Preiser's disk devoted to Russian coloratura soprano Antonina Nezhdanova (1873-1950) gives collectors the opportunity to hear this soprano who was considered to be among the finest of her time. Even before completing her studies, she sang in Glinka's A Life for the Tsar with the Bolshoi Opera and remained with the company for three decades. Although she received many offers from leading opera houses (including the Met and LaScala) she sang only one performance outside Russia: Rigoletto in Monte-Carlo (partnered by Enrico Caruso and Titta Ruffo!). Her repertory was broad and she promoted music of Scriabin, Arensky and Glazounov; Rachmaninoff wrote his Vocalise for her. From 1924 she was one of the most popular radio performers in the Soviet Union, and later had an extensive teaching career. On this CD she can be heard in Mozart, Bellini, Puccini, Verdi, Delibes and Auber as well as several Russian operas. These are acoustic recordings made from 1907-1914, and it could not be said that the primitive equipment was kind to her; yet this is a welcome opportunity to sample singing of this famous Russian soprano.
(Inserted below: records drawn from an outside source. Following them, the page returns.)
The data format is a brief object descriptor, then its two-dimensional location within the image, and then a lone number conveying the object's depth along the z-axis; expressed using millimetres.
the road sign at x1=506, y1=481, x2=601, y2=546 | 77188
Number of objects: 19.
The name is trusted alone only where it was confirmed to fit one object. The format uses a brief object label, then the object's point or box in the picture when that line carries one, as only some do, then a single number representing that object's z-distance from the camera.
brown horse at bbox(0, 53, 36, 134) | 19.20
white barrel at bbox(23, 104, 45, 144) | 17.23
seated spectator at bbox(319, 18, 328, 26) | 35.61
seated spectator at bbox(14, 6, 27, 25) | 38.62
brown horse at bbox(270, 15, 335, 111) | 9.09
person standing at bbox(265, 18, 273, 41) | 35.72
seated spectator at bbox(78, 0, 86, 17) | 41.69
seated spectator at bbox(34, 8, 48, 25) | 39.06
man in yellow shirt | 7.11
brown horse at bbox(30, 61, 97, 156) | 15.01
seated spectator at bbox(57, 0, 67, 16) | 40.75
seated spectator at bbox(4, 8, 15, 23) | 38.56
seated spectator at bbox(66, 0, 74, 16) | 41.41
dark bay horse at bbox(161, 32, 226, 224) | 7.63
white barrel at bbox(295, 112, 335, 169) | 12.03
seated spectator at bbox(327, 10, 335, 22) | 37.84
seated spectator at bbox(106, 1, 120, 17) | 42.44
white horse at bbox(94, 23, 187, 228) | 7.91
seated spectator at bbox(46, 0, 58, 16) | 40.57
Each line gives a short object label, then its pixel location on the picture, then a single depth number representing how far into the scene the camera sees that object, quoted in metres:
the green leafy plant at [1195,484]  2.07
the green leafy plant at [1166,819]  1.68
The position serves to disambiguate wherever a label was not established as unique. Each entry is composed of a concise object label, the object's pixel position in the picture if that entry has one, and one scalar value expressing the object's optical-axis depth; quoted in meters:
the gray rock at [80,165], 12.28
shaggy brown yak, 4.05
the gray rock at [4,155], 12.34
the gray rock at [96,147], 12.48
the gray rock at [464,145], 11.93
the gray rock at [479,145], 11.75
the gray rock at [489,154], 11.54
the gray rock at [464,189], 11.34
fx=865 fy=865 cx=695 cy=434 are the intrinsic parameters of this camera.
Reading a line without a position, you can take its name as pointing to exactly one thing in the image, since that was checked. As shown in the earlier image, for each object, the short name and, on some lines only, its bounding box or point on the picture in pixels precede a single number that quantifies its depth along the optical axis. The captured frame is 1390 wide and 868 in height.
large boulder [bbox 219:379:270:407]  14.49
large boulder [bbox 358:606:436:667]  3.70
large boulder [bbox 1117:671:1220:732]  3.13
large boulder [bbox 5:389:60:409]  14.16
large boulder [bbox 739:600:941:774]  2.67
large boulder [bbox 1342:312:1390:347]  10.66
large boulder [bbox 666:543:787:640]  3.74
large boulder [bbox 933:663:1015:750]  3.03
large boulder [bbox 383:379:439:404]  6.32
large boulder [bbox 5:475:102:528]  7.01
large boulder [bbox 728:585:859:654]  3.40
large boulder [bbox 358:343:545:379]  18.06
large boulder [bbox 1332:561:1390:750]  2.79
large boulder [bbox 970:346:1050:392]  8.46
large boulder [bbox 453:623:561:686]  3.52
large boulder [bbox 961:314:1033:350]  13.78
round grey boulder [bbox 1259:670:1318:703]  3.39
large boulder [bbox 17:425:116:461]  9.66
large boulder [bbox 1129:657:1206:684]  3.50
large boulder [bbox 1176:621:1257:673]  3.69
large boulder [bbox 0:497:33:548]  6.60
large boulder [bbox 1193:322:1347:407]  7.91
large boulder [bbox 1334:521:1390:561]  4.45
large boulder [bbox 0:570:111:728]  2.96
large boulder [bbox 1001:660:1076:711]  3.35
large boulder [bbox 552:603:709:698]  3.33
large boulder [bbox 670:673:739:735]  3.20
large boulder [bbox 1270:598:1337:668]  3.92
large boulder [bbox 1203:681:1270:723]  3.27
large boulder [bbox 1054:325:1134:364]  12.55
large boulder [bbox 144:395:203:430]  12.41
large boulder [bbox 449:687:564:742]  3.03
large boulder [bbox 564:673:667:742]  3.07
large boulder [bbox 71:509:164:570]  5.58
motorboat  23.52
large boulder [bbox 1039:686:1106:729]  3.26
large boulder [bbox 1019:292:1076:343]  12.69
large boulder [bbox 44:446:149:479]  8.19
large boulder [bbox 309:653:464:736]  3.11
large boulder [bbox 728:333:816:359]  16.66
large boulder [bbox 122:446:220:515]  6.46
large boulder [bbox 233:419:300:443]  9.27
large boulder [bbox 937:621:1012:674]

Italian mezzo-soprano Cloe Elmo (1909-1962) made her debut as Santuzza in 1934 and immediately joined La Scala, where she specialized as Azucena, a role in which she appeared at the Met in 1947, where she sang only a few years (at her debut, Elmo was partnered by Stella Roman, Kurt Baum and Leonard Warren). Arturo Toscanini chose her to sing Mrs. Quickly in his 1950 recording of Falstaff (a live 1951 recording from La Scala conducted by Victor De Sabata is available), and there also are several other live performances—check ArkivMusic listings. After a few years of limited performances at the Met, Elmo returned to Italy where she taught. In 1954 Elmo was appointed professor of music at Ankara where she remained until her death. Many of her favored roles are included on Preiser's disk, along with lieder of Brahms, Strauss and Grieg, recordings made from 1940-1952, all displaying her remarkably rich voice and total control. The Grieg and Strauss songs are identified as "bad dubbing," but they sound just fine. A welcome issue!
The legion of fans of Roberto Alagna and Angela Gheorghiu will probably welcome their latest joint endeavor, a very full disk (76:18) of duets, some extracted from complete recordings, and all previously issued. Both are in pristine vocal condition. No texts, just brief adulatory comments in three languages.